Tuesday, 12 April 2011

celebrity memoirs


Notable celebrity memoirs

Notable celebrity memoirs
Sometimes they’re funny, sometimes they’re sad. One thing is certain: The lives of celebrities are rarely dull. This month a famous actress revealed family pain in her new memoir. Read on to learn about compelling autobiographies that’ll have you laughing, crying and yearning to read more.

Ashley Judd
The film star wrote her recently released memoir, “All That Is Bitter And Sweet,” to talk about the humanitarian causes she supports around the world. But revelations about her dysfunctional childhood rose more than a few eyebrows. Find out what she revealed.

Portia de Rossi
Her long struggle with a serious disorder threw the “Ally McBeal” and “Arrested Development”  actress into a dark hole. In “Unbearable Lightness: A Story of Loss and Gain,” she writes glowingly about the long climb out and the important person who helped pull her up.

Barack Obama
“Dreams From My Father” was published in 1995, the year President Obama began his political career. It was hailed as an evocative, lyrical memoir of his life up until the time he entered a prestigious Eastern university.
George W. Bush
The former president explains the processes he went through to make major “Decision Points” that established national policy. Bush recalls the aftermath of his administration’s reaction to a natural disaster that tarnished his tenure.

TASK REQUIREMENTS ->
**a.** According to the celebrity memoirs page, in what year was "Dreams From My Father" published?
**b.** Print the part of the celebrity memoirs page that begins at the words "Tuesday, 12 April" and ends after the words "to read more.".

GIVEN DATA ->
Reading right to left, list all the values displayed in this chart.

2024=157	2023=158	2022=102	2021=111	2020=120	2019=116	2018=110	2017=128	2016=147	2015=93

SOLUTIONS IN ORDER ->
**a.** 1995

**b.**
Tuesday, 12 April 2011

celebrity memoirs


Notable celebrity memoirs

Notable celebrity memoirs
Sometimes they’re funny, sometimes they’re sad. One thing is certain: The lives of celebrities are rarely dull. This month a famous actress revealed family pain in her new memoir. Read on to learn about compelling autobiographies that’ll have you laughing, crying and yearning to read more.